Two nights later, Senator Harlan Crowe was found dead in his Georgetown townhouse. Official cause: heart attack. The toxicology report was clean. No one looked too closely.

The lobbyist resigned the next morning, citing “health reasons,” and quietly moved to a villa in Portugal.

The DEA official was found floating in the Potomac three days later. Suicide, the note said. His family received a generous anonymous donation to cover funeral costs.

The Harvest Point funding was quietly killed in committee. The current super-corn batches were recalled under “quality control issues.” The pipeline didn’t die — pipelines like that never truly die — but it was slowed, disrupted, and forced to find new routes.

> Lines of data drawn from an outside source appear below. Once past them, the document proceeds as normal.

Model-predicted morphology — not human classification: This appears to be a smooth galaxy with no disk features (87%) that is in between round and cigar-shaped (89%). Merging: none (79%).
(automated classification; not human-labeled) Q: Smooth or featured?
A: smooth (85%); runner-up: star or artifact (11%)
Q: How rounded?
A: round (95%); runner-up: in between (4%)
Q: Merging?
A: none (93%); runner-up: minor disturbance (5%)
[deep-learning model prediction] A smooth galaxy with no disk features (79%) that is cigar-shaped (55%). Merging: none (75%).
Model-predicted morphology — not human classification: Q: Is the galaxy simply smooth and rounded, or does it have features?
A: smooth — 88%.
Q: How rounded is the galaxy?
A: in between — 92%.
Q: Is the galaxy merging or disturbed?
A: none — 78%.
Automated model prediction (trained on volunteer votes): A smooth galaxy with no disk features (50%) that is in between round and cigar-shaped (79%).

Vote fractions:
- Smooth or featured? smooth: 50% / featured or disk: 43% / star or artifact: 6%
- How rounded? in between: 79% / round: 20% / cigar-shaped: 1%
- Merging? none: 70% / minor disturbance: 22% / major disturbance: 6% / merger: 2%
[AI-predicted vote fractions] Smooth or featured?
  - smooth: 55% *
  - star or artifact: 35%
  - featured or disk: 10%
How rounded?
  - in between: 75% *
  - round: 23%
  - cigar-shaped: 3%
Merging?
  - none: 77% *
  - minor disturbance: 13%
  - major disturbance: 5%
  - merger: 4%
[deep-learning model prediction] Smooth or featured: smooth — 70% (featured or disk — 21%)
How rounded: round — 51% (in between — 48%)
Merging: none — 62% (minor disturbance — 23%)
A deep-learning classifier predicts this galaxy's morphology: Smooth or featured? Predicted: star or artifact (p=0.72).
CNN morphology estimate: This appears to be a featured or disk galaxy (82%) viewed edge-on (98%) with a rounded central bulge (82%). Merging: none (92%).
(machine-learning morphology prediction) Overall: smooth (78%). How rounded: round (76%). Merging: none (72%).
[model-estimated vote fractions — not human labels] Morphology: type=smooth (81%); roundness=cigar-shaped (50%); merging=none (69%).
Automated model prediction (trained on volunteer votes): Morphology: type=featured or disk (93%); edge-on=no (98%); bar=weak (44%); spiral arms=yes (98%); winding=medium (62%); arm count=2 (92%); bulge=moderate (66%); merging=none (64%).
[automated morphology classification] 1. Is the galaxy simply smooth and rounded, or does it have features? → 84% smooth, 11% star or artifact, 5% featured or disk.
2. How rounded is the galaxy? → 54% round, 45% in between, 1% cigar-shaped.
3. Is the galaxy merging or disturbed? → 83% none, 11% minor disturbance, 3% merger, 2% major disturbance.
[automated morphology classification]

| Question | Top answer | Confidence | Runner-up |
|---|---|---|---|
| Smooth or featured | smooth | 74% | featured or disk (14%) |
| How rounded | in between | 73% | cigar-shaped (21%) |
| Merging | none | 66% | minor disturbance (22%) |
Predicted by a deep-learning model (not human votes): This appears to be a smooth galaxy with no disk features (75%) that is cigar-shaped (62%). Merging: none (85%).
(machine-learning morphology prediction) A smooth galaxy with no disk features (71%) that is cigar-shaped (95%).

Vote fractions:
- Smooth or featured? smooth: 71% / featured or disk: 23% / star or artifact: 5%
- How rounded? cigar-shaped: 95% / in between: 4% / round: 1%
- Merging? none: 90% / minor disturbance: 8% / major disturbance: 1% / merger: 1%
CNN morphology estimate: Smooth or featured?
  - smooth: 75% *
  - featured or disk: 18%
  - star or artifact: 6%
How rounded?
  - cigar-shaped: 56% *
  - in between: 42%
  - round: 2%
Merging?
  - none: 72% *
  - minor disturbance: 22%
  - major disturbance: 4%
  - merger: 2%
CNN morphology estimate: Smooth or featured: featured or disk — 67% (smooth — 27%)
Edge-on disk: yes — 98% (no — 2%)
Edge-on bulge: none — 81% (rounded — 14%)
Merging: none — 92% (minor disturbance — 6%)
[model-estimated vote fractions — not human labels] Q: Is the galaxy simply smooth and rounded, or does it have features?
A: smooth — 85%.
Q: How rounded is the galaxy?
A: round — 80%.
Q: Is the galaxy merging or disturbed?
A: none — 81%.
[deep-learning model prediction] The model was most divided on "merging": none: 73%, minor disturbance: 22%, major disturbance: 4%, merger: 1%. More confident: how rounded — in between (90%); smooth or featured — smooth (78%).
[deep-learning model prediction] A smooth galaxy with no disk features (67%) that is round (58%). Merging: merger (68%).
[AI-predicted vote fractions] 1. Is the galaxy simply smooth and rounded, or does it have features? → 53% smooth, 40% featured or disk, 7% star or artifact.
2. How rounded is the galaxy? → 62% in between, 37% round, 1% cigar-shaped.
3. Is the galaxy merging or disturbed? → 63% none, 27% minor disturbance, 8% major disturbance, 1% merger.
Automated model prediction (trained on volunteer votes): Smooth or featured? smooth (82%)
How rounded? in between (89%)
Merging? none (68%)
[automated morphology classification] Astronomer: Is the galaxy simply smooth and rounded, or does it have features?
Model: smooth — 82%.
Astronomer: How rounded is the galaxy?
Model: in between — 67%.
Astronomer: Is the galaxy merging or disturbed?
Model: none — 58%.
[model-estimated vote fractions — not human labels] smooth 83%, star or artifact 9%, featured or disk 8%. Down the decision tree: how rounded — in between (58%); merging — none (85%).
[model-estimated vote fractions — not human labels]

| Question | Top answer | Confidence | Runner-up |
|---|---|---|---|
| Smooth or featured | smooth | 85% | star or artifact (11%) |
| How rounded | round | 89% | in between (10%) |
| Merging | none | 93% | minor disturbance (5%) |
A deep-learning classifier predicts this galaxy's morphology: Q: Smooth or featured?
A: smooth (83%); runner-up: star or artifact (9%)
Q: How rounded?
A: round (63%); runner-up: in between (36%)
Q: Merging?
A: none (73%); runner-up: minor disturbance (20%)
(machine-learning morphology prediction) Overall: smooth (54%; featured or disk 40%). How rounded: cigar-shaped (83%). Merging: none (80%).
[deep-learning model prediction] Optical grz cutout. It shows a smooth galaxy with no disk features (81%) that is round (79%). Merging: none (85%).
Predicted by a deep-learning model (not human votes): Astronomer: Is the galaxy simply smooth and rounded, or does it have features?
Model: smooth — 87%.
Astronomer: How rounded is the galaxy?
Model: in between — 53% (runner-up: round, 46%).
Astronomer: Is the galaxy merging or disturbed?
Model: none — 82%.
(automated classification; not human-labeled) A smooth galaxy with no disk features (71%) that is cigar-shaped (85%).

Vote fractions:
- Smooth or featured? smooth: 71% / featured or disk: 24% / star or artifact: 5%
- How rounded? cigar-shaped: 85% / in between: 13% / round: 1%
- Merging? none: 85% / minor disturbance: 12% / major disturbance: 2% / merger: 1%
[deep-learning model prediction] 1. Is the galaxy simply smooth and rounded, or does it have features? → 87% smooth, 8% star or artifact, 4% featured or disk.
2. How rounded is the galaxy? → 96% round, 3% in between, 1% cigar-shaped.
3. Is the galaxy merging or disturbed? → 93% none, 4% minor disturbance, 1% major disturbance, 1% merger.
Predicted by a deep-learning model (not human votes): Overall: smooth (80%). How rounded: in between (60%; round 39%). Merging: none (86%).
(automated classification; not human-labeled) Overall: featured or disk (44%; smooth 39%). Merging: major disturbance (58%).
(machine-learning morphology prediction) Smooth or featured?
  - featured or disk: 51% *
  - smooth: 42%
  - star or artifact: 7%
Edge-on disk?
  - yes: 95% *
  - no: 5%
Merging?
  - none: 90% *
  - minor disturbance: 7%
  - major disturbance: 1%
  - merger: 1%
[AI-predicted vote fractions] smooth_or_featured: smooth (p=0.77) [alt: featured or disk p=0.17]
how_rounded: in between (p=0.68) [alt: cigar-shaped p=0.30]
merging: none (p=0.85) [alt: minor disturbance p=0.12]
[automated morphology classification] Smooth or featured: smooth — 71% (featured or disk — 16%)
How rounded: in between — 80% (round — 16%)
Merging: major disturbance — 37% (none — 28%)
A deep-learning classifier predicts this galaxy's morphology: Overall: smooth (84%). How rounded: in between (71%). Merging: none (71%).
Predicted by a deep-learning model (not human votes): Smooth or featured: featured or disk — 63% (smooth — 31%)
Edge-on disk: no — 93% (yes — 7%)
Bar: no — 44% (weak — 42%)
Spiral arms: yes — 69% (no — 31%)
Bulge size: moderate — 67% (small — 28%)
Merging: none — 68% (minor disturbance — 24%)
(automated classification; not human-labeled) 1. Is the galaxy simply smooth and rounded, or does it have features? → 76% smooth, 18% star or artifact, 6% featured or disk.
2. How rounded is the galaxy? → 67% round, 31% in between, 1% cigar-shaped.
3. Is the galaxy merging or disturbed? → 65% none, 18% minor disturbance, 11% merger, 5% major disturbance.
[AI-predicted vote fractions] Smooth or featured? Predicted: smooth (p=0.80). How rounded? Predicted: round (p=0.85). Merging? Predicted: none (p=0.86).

Major John Rush was back in Colorado by the end of the week, sitting on the porch of his timber lodge with a fresh cup of black coffee.

He opened his private ledger and made two short entries.

One for Senator Crowe.

One for the others.

He didn’t write much. Just dates and outcomes.

Then he closed the book, set it on the shelf beside his .45, and watched the mountains turn gold in the evening light.

Some politicians never understood that corruption kills until they got dead themselves.

Rush had spent his life making sure that lesson was delivered — quietly, efficiently, and for all the right reasons.

He lit a cigarette, exhaled toward the peaks, and spoke to the empty porch the way he sometimes did when the weight pressed hardest.

“Bad things happen to bad people.”

The mountains didn’t answer.

They never did.

But somewhere down the chain, the next link was already starting to feel the pressure.

And Major John Rush was ready when it finally snapped.